The year 1897 was a turning point for him, when he was passed over for promotion in favor of an Anglo Indian, leading him to quit his job at VJTI. He now joined his brother at Belgaum, and was fully involved in the business. They accquired a dealership of Samson Windmill of USA, and began to sell to the rich customers around. However after sometime, the demand died out, and the business had to close.
His another business investment in the princely state of Aundh for building an assembly hall too failed, when the ruler died, leading to bitter family disputes, as his investments got stuck. The setbacks made him realize that he needed a steady revenue source, and that is when he came up with the idea of steel ploughs and chaff cutters for farmers.
The inspiration came from an article in the American magazines, about a fodder cutter, which would chop the fodder into fine bits, including roots and stems, that the animals usually avoided eating. Building a small hut adjacent to his shop, he began to make these fodder cutters and ploughs. However he found it hard to sell them to farmers, who believed those iron ploughs were poison to the land, and turned it useless. It took him two years to convince the farmers about his product, as they finally accepted it.
However as the orders grew, he now needed a permanent workshop, and Balasaheb, Pant Pratinidhi, the Raja of Aundh, assisted him, giving him around 32 acres of barren land, as well as a loan of 17,000 Rupess as capital. The factory was set up in 1910, by the side of a railway station called Kundal Road, now called as Kirloskarwadi Station, after the industrial township he established for his employees, inspired by the concept that was already in vogue in US and Europe.
Now located in Sangli district, the township also played an important role during the freedom struggle when some of the revolutionaries took refuge here to escape arrest. The workers themselves took part in the protests against British rule, and two of them Umashankar Pandya and Sadashiv Pendharkar, were killed in police firing. There is a memorial in Kirloskarwadi, commemorating their sacrifice. He was an equally great social reformer too, banned untouchability in his township, employed ex convicts as night watchmen.

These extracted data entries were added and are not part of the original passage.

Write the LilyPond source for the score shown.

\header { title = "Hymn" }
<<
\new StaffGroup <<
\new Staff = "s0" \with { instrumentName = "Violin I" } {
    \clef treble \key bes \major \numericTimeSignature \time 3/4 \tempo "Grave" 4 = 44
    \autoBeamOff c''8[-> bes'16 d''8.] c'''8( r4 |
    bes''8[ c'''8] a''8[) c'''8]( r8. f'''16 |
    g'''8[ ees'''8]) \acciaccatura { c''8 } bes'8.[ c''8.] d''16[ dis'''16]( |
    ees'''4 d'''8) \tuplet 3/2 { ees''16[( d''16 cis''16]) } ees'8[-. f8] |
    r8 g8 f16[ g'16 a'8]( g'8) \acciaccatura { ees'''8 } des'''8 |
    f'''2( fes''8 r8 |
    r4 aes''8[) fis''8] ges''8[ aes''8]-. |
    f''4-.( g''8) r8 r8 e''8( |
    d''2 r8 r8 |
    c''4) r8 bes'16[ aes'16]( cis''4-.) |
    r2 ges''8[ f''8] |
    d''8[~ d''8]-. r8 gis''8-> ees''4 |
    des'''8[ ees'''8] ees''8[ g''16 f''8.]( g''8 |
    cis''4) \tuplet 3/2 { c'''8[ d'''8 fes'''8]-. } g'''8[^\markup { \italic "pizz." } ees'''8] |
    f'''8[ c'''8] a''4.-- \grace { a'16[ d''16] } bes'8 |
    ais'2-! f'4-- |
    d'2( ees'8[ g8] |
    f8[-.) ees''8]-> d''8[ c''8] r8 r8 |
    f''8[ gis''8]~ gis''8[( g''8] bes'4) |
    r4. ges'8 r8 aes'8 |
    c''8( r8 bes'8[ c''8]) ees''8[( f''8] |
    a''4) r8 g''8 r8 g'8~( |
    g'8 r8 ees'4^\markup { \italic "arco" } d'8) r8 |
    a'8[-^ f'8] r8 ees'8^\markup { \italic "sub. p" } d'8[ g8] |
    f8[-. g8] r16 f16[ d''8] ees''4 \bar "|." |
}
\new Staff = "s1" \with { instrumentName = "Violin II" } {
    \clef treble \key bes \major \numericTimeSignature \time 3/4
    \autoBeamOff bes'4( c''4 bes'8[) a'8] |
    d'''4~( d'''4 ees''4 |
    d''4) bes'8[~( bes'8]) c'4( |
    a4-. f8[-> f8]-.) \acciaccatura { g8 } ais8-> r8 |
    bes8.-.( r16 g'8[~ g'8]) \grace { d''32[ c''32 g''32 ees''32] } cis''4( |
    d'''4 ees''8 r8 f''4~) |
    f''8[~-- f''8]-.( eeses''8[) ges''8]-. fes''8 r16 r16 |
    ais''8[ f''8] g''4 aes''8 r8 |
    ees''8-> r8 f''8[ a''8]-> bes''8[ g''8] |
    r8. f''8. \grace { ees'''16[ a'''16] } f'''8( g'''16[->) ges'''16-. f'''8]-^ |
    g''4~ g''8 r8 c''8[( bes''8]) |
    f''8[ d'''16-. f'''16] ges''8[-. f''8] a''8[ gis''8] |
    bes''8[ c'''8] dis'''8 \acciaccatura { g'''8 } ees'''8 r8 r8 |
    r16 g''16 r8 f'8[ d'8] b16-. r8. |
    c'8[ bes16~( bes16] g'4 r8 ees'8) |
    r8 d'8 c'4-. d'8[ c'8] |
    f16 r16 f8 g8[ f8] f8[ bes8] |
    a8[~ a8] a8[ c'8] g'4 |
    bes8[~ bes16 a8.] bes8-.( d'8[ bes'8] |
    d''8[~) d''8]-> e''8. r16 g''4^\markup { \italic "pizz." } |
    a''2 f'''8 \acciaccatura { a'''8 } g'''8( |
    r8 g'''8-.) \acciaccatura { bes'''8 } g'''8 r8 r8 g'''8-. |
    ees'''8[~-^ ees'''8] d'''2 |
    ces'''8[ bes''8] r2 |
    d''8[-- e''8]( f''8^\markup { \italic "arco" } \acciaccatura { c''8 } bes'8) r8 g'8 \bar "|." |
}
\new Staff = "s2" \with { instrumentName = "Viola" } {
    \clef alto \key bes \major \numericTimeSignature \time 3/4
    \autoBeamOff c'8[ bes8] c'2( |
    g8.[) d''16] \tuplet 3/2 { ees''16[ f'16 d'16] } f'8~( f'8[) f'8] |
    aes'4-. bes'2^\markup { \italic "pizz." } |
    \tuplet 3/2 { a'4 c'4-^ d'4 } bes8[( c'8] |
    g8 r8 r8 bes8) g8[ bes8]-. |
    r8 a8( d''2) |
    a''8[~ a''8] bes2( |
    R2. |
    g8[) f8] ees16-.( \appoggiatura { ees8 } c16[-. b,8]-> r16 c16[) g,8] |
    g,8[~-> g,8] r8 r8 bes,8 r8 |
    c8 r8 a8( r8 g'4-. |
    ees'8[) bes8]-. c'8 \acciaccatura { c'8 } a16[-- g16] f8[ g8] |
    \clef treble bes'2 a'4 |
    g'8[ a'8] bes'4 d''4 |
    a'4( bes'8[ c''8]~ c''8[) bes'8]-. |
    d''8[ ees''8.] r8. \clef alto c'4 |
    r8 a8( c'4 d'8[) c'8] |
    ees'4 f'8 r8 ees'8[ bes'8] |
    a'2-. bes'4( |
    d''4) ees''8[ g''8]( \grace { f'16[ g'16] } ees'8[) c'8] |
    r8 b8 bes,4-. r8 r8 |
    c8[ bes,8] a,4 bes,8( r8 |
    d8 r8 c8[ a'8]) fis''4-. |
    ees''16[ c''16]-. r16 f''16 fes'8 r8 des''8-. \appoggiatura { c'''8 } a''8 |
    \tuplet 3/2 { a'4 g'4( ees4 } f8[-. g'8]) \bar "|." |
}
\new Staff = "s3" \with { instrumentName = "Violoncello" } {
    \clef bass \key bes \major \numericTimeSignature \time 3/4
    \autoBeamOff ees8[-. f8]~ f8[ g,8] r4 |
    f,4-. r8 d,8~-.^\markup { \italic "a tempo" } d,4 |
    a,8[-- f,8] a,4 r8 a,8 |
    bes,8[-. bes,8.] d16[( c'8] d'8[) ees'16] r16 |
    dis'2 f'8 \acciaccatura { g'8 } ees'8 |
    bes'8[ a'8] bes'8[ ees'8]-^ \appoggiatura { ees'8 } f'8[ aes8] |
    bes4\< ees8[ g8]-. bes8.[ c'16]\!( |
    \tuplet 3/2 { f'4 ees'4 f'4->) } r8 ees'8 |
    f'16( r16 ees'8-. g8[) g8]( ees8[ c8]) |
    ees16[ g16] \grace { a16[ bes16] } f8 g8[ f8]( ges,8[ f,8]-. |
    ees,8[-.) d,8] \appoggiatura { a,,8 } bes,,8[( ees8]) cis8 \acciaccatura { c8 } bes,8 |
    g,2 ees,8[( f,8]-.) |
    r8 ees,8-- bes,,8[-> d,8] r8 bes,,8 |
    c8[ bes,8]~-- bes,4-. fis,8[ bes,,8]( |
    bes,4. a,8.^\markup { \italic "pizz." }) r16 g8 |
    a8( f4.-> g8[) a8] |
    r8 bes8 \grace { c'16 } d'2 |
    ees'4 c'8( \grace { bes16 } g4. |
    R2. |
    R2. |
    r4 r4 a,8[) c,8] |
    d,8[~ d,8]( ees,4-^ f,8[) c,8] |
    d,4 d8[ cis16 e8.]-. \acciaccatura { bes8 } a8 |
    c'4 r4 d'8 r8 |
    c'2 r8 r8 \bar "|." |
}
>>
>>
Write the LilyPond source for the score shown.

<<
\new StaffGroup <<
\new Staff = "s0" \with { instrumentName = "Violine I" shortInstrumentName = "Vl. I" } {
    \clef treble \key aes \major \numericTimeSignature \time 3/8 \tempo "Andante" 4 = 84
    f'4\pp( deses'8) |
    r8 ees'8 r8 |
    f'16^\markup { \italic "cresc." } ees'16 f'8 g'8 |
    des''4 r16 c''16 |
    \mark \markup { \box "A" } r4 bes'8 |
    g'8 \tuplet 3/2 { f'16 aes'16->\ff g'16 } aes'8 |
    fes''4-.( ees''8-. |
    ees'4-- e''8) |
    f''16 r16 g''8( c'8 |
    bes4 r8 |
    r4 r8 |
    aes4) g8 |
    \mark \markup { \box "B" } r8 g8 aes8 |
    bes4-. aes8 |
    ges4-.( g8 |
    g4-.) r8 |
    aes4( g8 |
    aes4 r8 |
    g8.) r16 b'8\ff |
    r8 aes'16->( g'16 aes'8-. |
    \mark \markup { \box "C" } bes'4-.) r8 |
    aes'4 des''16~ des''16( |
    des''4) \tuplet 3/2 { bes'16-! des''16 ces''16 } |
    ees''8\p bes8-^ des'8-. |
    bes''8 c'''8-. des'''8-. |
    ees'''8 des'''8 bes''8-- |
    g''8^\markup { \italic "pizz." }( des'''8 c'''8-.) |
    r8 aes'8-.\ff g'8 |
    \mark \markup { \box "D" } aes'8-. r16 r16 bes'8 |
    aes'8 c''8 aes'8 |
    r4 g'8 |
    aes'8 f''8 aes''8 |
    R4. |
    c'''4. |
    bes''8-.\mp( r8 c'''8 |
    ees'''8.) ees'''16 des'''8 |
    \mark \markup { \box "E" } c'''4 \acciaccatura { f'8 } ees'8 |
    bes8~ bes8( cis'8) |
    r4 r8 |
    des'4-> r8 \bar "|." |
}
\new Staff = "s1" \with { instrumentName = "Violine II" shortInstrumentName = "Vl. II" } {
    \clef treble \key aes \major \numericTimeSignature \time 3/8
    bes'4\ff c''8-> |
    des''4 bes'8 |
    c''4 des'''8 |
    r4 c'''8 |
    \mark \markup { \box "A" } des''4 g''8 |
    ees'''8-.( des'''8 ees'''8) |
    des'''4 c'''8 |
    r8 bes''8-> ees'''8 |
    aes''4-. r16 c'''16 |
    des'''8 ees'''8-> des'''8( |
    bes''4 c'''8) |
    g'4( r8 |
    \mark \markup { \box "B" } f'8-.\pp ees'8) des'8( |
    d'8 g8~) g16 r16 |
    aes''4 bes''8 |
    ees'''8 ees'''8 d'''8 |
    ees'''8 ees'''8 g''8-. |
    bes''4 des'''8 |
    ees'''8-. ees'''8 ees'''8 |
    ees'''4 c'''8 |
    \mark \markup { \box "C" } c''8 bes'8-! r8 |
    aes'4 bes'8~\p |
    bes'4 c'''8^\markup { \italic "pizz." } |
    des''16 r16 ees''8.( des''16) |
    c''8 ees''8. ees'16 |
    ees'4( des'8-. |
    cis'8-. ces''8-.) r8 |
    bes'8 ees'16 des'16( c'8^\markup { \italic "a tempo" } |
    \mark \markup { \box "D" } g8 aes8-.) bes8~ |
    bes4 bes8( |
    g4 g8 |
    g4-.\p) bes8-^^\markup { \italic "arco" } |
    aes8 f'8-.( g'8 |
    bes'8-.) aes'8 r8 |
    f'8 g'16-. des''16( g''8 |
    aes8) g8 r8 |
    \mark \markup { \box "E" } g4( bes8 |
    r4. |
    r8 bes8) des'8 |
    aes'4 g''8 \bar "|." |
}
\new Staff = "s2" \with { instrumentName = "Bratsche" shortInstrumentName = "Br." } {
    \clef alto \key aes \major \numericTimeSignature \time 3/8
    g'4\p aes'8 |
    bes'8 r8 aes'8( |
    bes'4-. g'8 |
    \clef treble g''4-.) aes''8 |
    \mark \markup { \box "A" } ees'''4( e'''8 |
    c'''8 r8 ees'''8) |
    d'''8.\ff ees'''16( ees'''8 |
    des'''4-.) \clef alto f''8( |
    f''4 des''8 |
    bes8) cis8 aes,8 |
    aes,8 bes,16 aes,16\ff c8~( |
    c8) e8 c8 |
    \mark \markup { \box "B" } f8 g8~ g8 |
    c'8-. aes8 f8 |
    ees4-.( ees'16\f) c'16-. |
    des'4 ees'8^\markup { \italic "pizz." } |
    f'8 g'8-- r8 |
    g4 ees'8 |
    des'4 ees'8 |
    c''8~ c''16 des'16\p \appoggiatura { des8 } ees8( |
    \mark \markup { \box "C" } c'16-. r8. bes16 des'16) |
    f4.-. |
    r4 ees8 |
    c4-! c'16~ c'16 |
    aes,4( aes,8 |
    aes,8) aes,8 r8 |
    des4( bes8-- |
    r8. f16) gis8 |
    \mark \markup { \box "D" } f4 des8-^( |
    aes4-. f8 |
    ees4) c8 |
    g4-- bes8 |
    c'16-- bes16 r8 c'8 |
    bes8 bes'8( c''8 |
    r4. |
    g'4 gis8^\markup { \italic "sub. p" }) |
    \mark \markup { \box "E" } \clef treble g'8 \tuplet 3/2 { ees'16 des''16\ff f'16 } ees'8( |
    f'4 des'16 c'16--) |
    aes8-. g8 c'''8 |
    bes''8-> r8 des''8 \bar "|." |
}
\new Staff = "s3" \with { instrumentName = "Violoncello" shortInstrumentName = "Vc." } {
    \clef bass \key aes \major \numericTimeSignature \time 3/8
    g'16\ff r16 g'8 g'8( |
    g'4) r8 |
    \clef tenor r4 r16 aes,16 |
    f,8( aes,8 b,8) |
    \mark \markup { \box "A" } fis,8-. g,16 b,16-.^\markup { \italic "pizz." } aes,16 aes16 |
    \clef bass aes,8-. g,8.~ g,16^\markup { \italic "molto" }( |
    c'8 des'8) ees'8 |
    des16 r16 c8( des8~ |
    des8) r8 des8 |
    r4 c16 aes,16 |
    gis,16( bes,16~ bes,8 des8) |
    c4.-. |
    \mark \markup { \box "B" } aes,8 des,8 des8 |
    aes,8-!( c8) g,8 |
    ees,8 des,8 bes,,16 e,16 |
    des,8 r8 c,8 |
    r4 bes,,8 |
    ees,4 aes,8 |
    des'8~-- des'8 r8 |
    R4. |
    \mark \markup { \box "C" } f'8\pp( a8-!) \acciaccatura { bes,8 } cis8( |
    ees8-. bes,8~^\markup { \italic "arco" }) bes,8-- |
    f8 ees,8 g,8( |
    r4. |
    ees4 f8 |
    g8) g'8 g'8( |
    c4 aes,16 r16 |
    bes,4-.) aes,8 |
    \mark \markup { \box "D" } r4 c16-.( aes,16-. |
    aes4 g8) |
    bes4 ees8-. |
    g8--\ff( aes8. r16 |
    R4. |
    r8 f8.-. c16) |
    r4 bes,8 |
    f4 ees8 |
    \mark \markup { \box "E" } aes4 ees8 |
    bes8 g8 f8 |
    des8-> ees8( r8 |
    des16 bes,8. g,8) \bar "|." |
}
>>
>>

From Nehru to Tilak, many of the leading lights of India’s freedom movement were impressed by his success and hard work. The Kirloskar group established in 1888, is now one of India’s leading industrial groups in the field of mechanical engineering, producing centrifugal pumps, engines, compressors, as well as electrical equipment like motors, transformers, generators.
It has played a major role in building of modern India, in projects like the Sardar Sarovar Dam, in Gujarat. It also played a crucial role in India’s nuclear program, manufacturing the canned motor pumps for pumping heavy water which are deployed at the nuclear plants. It also has an all women operated and managed manufacturing plant at Coimbatore.
Lakshman Rao Kirloskar, passed away on September 26, 1956, but his legacy would forever remain. His son Shantanurao Laxmanrao Kirloskar, would be among the first Indians to graduate from MIT, and was instrumental in the rapid development of the group after WWII, establishing the Kirloskar Electric Company and Kirloskar Oil Engines Limited at Bangalore, Pune respectively. His autobiography Cactus and Roses is worth a read.